Start of Block
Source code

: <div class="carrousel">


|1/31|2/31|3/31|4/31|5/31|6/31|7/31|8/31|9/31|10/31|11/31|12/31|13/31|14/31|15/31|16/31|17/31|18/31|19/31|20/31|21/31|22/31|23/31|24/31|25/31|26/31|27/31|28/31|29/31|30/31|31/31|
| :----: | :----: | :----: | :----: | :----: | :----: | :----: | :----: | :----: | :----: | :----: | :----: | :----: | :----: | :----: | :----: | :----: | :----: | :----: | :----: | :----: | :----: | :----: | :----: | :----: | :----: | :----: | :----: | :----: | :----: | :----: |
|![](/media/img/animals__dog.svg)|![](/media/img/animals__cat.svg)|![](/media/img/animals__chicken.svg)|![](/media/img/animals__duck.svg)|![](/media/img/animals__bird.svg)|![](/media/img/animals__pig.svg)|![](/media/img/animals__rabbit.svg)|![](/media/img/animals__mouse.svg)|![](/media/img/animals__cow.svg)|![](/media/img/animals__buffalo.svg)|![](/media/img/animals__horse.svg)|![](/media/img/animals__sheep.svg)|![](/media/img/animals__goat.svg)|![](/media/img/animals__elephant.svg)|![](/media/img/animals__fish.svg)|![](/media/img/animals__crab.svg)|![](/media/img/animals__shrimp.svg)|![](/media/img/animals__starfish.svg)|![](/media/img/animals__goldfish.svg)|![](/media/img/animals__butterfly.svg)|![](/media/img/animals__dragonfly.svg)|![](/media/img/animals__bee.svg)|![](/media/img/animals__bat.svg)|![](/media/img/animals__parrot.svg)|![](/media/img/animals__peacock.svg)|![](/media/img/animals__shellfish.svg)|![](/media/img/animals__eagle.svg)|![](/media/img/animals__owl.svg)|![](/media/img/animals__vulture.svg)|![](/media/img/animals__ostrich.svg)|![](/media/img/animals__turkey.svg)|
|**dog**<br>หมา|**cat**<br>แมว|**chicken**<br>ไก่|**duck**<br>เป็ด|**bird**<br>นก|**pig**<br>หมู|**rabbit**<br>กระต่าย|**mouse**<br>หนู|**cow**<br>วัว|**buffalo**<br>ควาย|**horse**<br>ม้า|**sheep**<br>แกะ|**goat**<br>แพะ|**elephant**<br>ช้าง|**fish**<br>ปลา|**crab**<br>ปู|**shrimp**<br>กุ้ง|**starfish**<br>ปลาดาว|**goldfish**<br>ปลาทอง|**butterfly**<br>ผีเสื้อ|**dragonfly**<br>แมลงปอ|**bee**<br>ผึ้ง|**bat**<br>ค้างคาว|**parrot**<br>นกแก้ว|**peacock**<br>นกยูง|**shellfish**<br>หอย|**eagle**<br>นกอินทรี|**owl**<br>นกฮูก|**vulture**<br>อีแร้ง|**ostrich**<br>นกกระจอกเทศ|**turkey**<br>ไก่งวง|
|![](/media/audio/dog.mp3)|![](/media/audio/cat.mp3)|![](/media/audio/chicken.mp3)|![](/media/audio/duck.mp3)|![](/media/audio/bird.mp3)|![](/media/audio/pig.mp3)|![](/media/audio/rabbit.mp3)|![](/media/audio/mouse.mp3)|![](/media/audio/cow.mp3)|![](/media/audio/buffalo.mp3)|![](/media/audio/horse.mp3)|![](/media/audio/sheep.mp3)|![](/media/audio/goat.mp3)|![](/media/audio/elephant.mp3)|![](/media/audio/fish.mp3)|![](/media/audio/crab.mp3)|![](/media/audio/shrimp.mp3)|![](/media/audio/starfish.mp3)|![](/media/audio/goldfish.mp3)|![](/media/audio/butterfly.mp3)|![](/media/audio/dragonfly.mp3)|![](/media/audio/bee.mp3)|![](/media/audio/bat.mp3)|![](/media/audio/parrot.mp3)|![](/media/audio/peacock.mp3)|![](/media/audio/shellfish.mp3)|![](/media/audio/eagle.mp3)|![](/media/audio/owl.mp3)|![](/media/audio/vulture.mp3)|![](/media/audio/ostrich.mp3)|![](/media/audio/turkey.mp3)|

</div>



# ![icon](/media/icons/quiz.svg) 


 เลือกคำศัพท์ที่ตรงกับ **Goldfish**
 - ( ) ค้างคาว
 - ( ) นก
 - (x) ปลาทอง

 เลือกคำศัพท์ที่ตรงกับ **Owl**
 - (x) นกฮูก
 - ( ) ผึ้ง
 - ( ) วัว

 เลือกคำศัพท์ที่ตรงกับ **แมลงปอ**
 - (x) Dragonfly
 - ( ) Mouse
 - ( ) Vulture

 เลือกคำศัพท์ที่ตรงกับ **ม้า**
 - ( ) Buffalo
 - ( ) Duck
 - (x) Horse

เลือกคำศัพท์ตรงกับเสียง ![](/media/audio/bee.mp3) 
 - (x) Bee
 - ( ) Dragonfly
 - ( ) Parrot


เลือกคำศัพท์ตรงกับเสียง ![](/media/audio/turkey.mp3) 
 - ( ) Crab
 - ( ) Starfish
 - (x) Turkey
End of Block
▸ Instruction
Turn each nonblank line of the records, starting with the line containing "เลือกคำศัพท์ที่ตรงกับ **ม้า**" and continuing through the final line of the records, into an item of a numbered list.

▸ Your solution
1.  เลือกคำศัพท์ที่ตรงกับ **ม้า**
2.  - ( ) Buffalo
3.  - ( ) Duck
4.  - (x) Horse
5. เลือกคำศัพท์ตรงกับเสียง ![](/media/audio/bee.mp3) 
6.  - (x) Bee
7.  - ( ) Dragonfly
8.  - ( ) Parrot
9. เลือกคำศัพท์ตรงกับเสียง ![](/media/audio/turkey.mp3) 
10.  - ( ) Crab
11.  - ( ) Starfish
12.  - (x) Turkey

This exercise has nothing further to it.